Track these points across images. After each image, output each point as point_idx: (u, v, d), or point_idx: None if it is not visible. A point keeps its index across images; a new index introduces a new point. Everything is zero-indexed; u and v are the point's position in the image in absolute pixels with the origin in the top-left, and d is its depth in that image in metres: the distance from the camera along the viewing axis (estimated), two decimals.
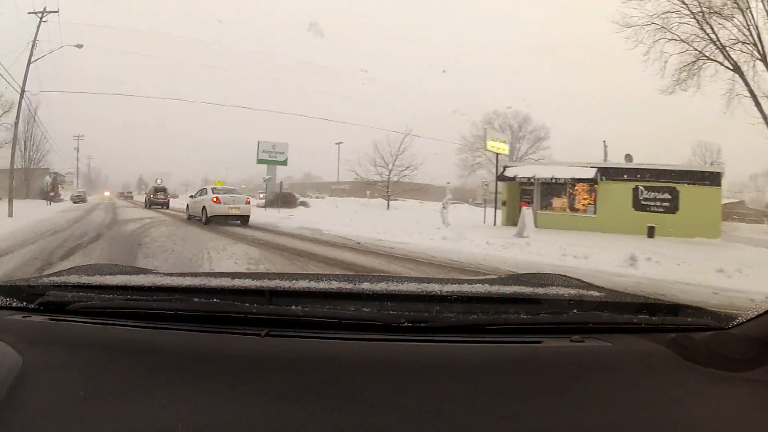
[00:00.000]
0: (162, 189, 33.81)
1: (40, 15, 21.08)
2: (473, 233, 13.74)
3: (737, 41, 18.09)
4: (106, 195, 63.64)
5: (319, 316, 0.97)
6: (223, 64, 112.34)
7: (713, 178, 18.56)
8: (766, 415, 0.78)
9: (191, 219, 18.32)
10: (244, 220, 17.20)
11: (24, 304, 1.10)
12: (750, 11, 17.41)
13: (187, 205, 19.73)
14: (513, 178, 21.46)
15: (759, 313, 0.89)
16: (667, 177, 18.69)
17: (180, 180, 77.97)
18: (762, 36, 17.35)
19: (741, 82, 18.22)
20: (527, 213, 15.27)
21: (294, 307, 0.98)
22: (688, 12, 18.62)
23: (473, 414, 0.74)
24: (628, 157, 21.78)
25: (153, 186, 37.67)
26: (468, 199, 43.08)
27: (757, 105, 17.59)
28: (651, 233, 16.53)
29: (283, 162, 37.15)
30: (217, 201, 16.85)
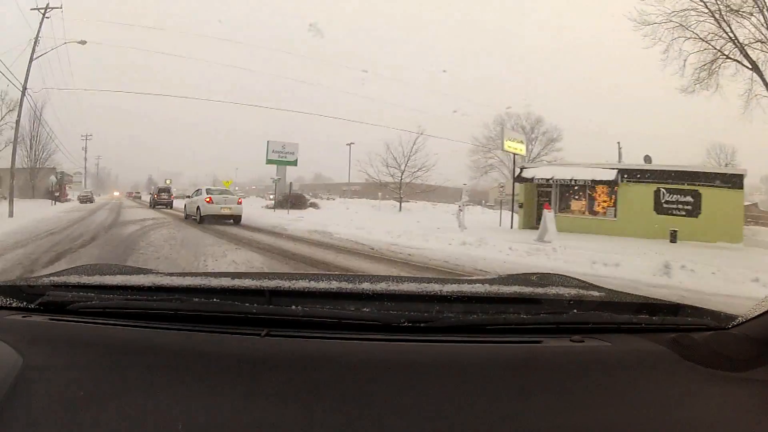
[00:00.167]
0: (166, 189, 35.15)
1: (42, 11, 20.74)
2: (493, 237, 13.03)
3: (756, 40, 17.85)
4: (115, 195, 64.44)
5: (319, 316, 0.97)
6: (235, 61, 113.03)
7: (735, 180, 17.96)
8: (766, 415, 0.77)
9: (188, 218, 19.15)
10: (236, 219, 18.10)
11: (24, 304, 1.10)
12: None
13: (185, 205, 20.80)
14: (531, 179, 20.88)
15: (759, 313, 0.88)
16: (689, 179, 18.15)
17: (190, 180, 78.05)
18: None
19: (760, 82, 17.95)
20: (549, 216, 14.58)
21: (294, 307, 0.98)
22: (706, 10, 18.40)
23: (473, 414, 0.74)
24: (647, 158, 21.22)
25: (157, 187, 39.29)
26: (481, 201, 42.56)
27: None
28: (673, 238, 16.08)
29: (293, 162, 36.61)
30: (210, 201, 17.87)
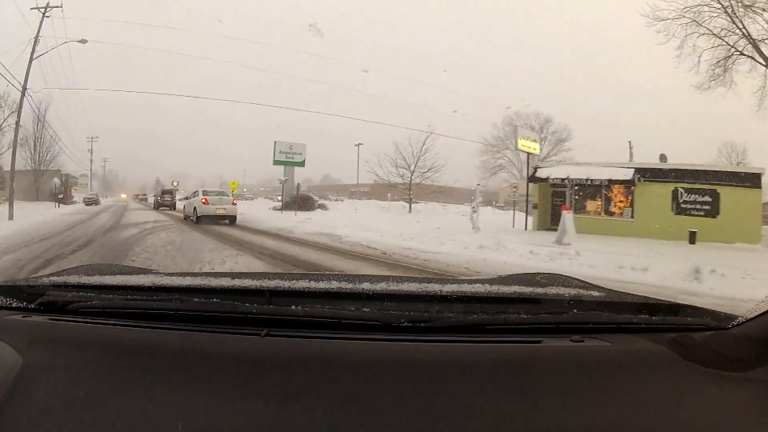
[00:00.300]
0: (169, 191, 35.84)
1: (42, 10, 20.46)
2: (509, 240, 12.51)
3: None
4: (122, 197, 64.61)
5: (319, 315, 0.98)
6: (244, 61, 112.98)
7: (754, 179, 17.60)
8: (766, 415, 0.77)
9: (186, 219, 20.02)
10: (231, 219, 18.91)
11: (24, 304, 1.11)
12: None
13: (184, 206, 21.74)
14: (545, 179, 20.48)
15: (759, 313, 0.89)
16: (707, 178, 17.82)
17: (198, 182, 77.96)
18: None
19: None
20: (568, 217, 14.07)
21: (294, 307, 0.99)
22: (718, 5, 18.20)
23: (473, 414, 0.75)
24: (662, 157, 20.75)
25: (161, 189, 40.43)
26: (492, 202, 42.01)
27: None
28: (693, 239, 15.72)
29: (301, 163, 36.10)
30: (206, 202, 18.66)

==================================================

> [REQUIRED ACTION]
What is needed is an exact printout of all the entries, without the pictures.

> [THE ANSWER]
Track these points across images. After each image, output each point as point_idx: (u, v, d), or point_idx: None if it is not visible. A point keeps its index across images; a new index introduces a new point. Everything is zero-indexed; u and v are the point's position in the image in absolute pixels with the origin in the top-left, and d is its depth in that image in metres: the distance from the camera along the viewing axis (estimated), two decimals.
[00:00.000]
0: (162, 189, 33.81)
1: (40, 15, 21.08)
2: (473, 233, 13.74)
3: (737, 41, 18.09)
4: (106, 195, 63.64)
5: (319, 316, 0.97)
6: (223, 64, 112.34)
7: (713, 178, 18.56)
8: (766, 415, 0.78)
9: (191, 219, 18.32)
10: (244, 220, 17.20)
11: (24, 304, 1.10)
12: (750, 11, 17.41)
13: (187, 205, 19.73)
14: (513, 178, 21.46)
15: (759, 313, 0.89)
16: (667, 177, 18.69)
17: (180, 180, 77.97)
18: (762, 36, 17.35)
19: (741, 82, 18.22)
20: (527, 213, 15.27)
21: (294, 307, 0.98)
22: (688, 12, 18.62)
23: (473, 414, 0.74)
24: (628, 157, 21.78)
25: (153, 186, 37.67)
26: (468, 199, 43.08)
27: (757, 105, 17.59)
28: (651, 233, 16.53)
29: (283, 162, 37.15)
30: (217, 201, 16.85)
[00:00.167]
0: (166, 189, 35.15)
1: (42, 11, 20.74)
2: (493, 237, 13.03)
3: (756, 40, 17.85)
4: (115, 195, 64.44)
5: (319, 316, 0.97)
6: (235, 61, 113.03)
7: (735, 180, 17.96)
8: (766, 415, 0.77)
9: (188, 218, 19.15)
10: (236, 219, 18.10)
11: (24, 304, 1.10)
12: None
13: (185, 205, 20.80)
14: (531, 179, 20.88)
15: (759, 313, 0.88)
16: (689, 179, 18.15)
17: (190, 180, 78.05)
18: None
19: (760, 82, 17.95)
20: (549, 216, 14.58)
21: (294, 307, 0.98)
22: (706, 10, 18.40)
23: (473, 414, 0.74)
24: (647, 158, 21.22)
25: (157, 187, 39.29)
26: (481, 201, 42.56)
27: None
28: (673, 238, 16.08)
29: (293, 162, 36.61)
30: (210, 201, 17.87)
[00:00.300]
0: (169, 191, 35.84)
1: (42, 10, 20.46)
2: (509, 240, 12.51)
3: None
4: (122, 197, 64.61)
5: (319, 315, 0.98)
6: (244, 61, 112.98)
7: (754, 179, 17.60)
8: (766, 415, 0.77)
9: (186, 219, 20.02)
10: (231, 219, 18.91)
11: (24, 304, 1.11)
12: None
13: (184, 206, 21.74)
14: (545, 179, 20.48)
15: (759, 313, 0.89)
16: (707, 178, 17.82)
17: (198, 182, 77.96)
18: None
19: None
20: (568, 217, 14.07)
21: (294, 307, 0.99)
22: (718, 5, 18.20)
23: (473, 414, 0.75)
24: (662, 157, 20.75)
25: (161, 189, 40.43)
26: (492, 202, 42.01)
27: None
28: (693, 239, 15.72)
29: (301, 163, 36.10)
30: (206, 202, 18.66)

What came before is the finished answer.